His family wouldn’t be mourning him, and probably setting themselves up for a frightening visit the more they blab to news outlets about “suspicious circumstances.”
God. Don’t they get it?
It’s a domino effect that can only end in tragedy. One that never should’ve been kicked off in the first place.
Durham’s been getting more reckless. More ruthless. More angry.
Or maybe I’m just going soft all of a sudden, now that I’m facing an infusion of mommy hormones and the prospect of carrying a child to term when I know just how horrible the world it’ll be born into is.
Sigh.
I rest a hand over my stomach as I stand just inside the penthouse’s elevator, holding the doors open with my body and staring at Oliver’s door.
On the other side of it, destiny awaits.
A man who says he…
…he actually feels things for me.
Even after five freaking years, I don’t know how to handle that.
Maybe we don’t always see eye to eye.
We’ve had ripping arguments over the years about what to do with Galentron and our miserable careers, the best way to take them down from inside, only to flop back into ignoring it under the weight of our own helplessness.
Every scenario we wargamed in our heads winds up with someone dead.
Still, I’m in favor of burning it all to the ground, consequences be damned.
He wants to go the more legal route, using the reams of evidence he has access to in his position.
As if the Feds will do a damned thing when they’re the ones paying for this crap.
When I’d first seduced him on that quiet sunny evening a long time ago, I was a dreamer.
I’d somehow thought that, together, we’d be unstoppable.
We could do so much more joining forces than we ever could apart.

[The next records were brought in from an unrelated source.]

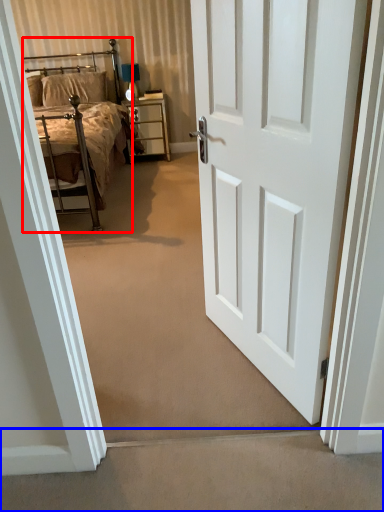
Question: Among these objects, which one is farthest to the camera, bed (highlighted by a red box) or stairwell (highlighted by a blue box)?

Choices:
 (A) bed
 (B) stairwell

Answer: (A)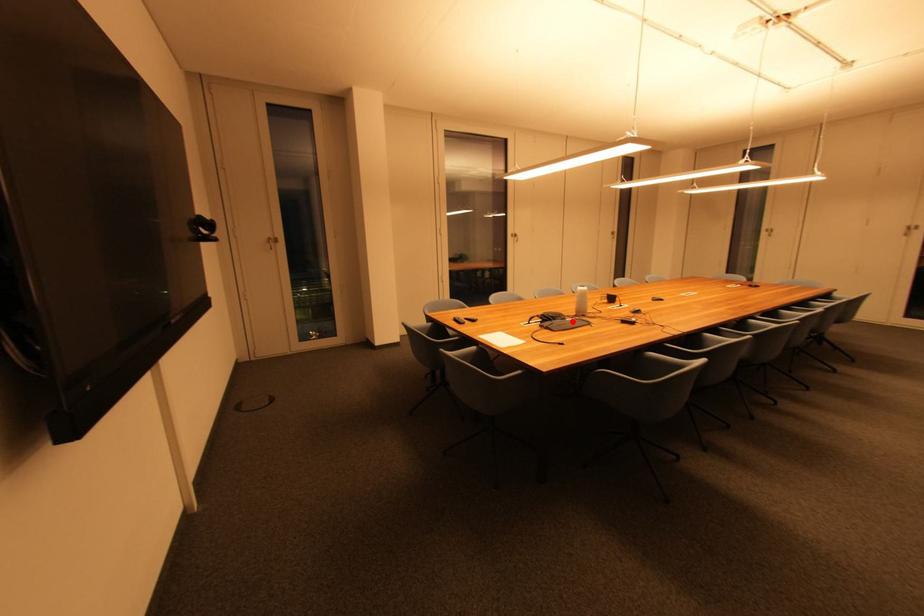
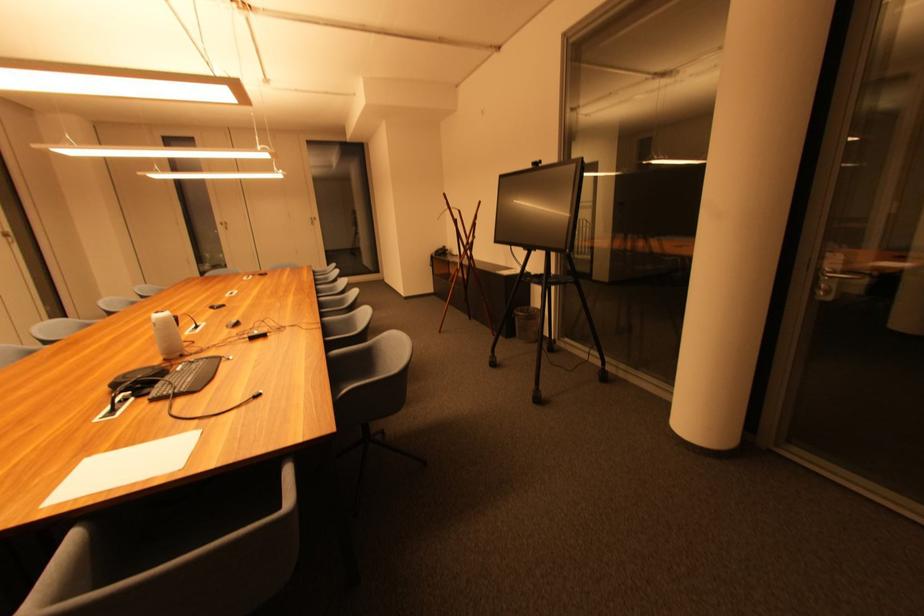
Locate, in the second image, the point that corresponds to the highlighted location in the first image.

The problem was, we could never agree on what to do.
Or maybe we were afraid to actually take action.
Talk is cheap when you’re staring at a fire-breathing dragon with nearly a trillion dollars in assets, an international footprint, and legions of deadly agents.
Who could blame us for being afraid to face the music?
But even so, Oliver always promised to sort things out.
Always promised he’d make things right, somehow.
Always promised he’d keep me safe, even though we both knew I didn’t need it.
I never came to him looking for a hero or protector. It was the principle of the thing.
And he always did the same thing.
Just asked me to give him time.
I wish I still had time to give.
But I don’t now. The clock’s running out.
Not with the ultrasound in my purse, and the words on my lips, and the knowledge that once I tell him I plan to keep the baby…
Nothing will ever be the same.
I’m afraid of losing him, I realize.
That’s new for me.
Caring at all.
People come and go, flitting in and out of my life, without leaving an impression. Just like my parents and any other family I had. Just grey placeholders, names and shapes that don’t mean anything to me, and if I ever meant anything to them, I’ll never know it.
I’ve never cared about anyone enough to want to hold on to them.
Until now.
Goddammit, Fuchsia Delaney may be a lot of things, but she isn’t a coward.
And I’m going to do this head-on, one way or another.
Lifting my chin, I stride forward and knock on his door.
It’s a habit I can’t break.
He gave me a key.
I tell myself I’ll use it every time I deposit myself on his doorstep like a stray cat, after a deployment. I never even go to my dingy little Galentron-owned apartment, preferring the sleek, modernist style of Oliver’s place, the fine linen furniture, the tasteful wooden artwork.